- **Task description**: Copy out every entry that follows, without a single picture.

Segment Open

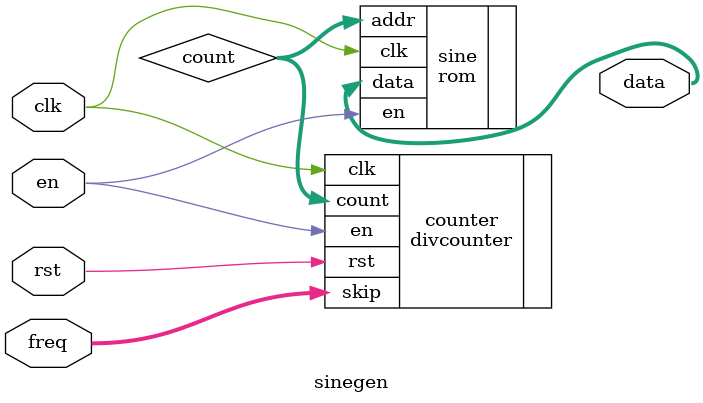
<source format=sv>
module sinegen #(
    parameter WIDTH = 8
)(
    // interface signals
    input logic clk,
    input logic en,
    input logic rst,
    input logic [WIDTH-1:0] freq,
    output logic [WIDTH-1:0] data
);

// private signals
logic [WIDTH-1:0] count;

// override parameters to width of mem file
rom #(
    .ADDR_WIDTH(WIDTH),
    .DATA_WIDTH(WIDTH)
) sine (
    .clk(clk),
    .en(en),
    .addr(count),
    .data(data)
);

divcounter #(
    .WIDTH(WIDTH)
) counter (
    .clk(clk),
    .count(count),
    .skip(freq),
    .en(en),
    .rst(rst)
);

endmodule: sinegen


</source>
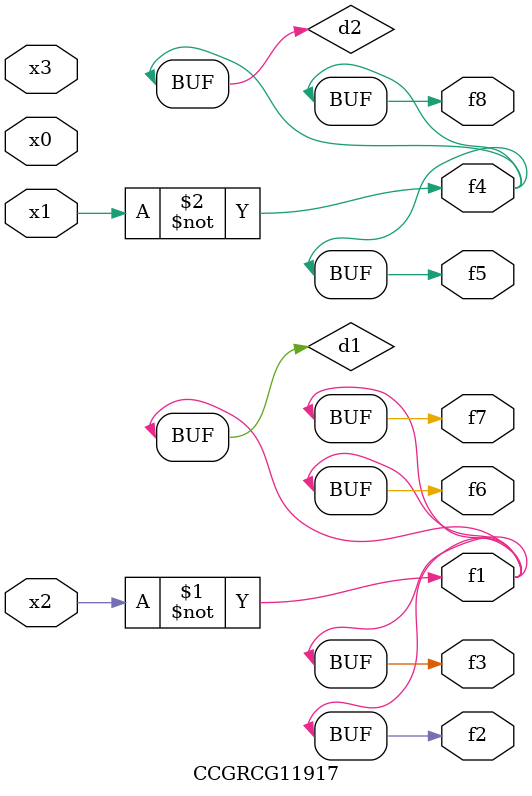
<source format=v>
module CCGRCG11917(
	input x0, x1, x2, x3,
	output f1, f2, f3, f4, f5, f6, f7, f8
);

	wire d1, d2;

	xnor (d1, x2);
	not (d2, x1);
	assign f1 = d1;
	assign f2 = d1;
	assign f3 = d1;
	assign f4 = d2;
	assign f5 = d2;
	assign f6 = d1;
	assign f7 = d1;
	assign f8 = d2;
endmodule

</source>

Segment Closed

- **Written solution**:
<source format=sv>
module sinegen #(
    parameter WIDTH = 8
)(
    // interface signals
    input logic clk,
    input logic en,
    input logic rst,
    input logic [WIDTH-1:0] freq,
    output logic [WIDTH-1:0] data
);

// private signals
logic [WIDTH-1:0] count;

// override parameters to width of mem file
rom #(
    .ADDR_WIDTH(WIDTH),
    .DATA_WIDTH(WIDTH)
) sine (
    .clk(clk),
    .en(en),
    .addr(count),
    .data(data)
);

divcounter #(
    .WIDTH(WIDTH)
) counter (
    .clk(clk),
    .count(count),
    .skip(freq),
    .en(en),
    .rst(rst)
);

endmodule: sinegen


</source>
<source format=v>
module CCGRCG11917(
	input x0, x1, x2, x3,
	output f1, f2, f3, f4, f5, f6, f7, f8
);

	wire d1, d2;

	xnor (d1, x2);
	not (d2, x1);
	assign f1 = d1;
	assign f2 = d1;
	assign f3 = d1;
	assign f4 = d2;
	assign f5 = d2;
	assign f6 = d1;
	assign f7 = d1;
	assign f8 = d2;
endmodule

</source>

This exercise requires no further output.